Methods: A computer search was implemented from the establishment of the database to August 2023 for literature on the influence of knee arthroscopic surgery on the efficacy of subsequent TKA in Web of Science, PubMed, CNKI, Embase, Cochrane Library, Wanfang and other databases. Quality assessment, literature screening and data extraction were enforced according to the exclusion and inclusion criteria and the methodological quality of the involved literature was assessed using the risk-of-bias assessment method recommended by the cochrane assistance network. RevMan 5.4 software was used to conduct a meta-analysis on the postoperative revision rate, periprosthetic infection rate, postoperative stiffness rate, postoperative Venous Thromboembolism (VTE) incidence rate, reoperation rate and postoperative knee flexion range of motion after TKA.
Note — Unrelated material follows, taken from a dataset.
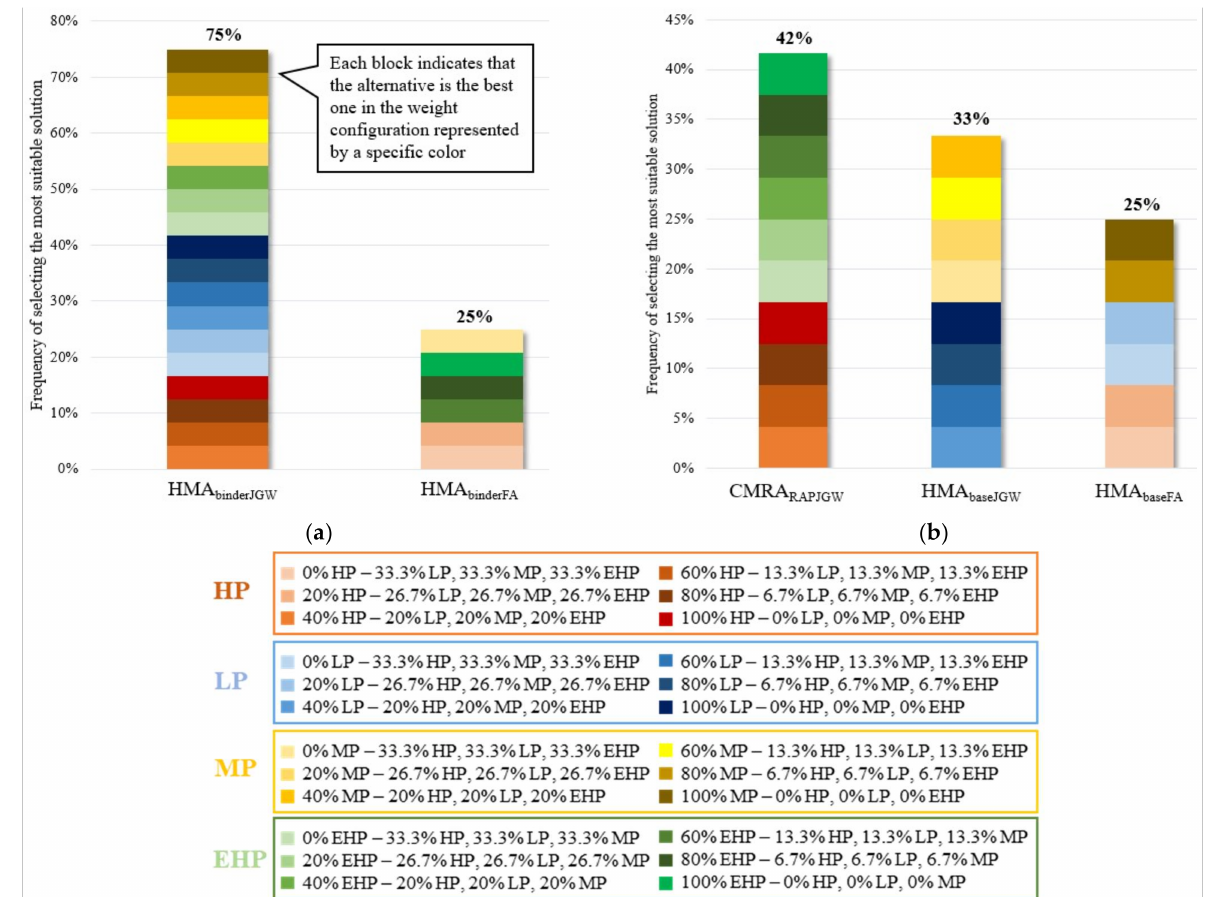
Figure 4. Sensitivity analysis results that identified the best solutions for each weight configuration of the ( a ) binder and ( b ) base asphalt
Results: Seven documents were finally involved, with a total of 42,642 cases, including 3,405 cases in the knee arthroscopy group and 39,237 cases in the non-knee arthroscopy group. Meta-analysis results show that the revision rate (95% CI (0.97, 44.82)) and reoperation rate (95% CI (1.66, 4.23)) after TKA between the knee arthroscopy surgery group and the non-knee arthroscopy surgery group, there were statistically significant differences in postoperative stiffness rate (95% CI (0.86, 10.84)) and periprosthetic infection rate (95% CI (0.86, 2.07)); while in postoperative VTE incidence (95% CI (0.83, 1.35)) and there was no statistically significant difference in postoperative knee flexion range of motion (95% CI (-0.35, 0.10)).
Conclusion: Knee arthroscopic surgery hurts subsequent TKA surgery. Previous arthroscopic surgery will increase the risk of postoperative stiffness, revision, periprosthetic infection and reoperation after TKA, but there was no significant difference in the incidence of VTE and knee flexion range of motion after surgery.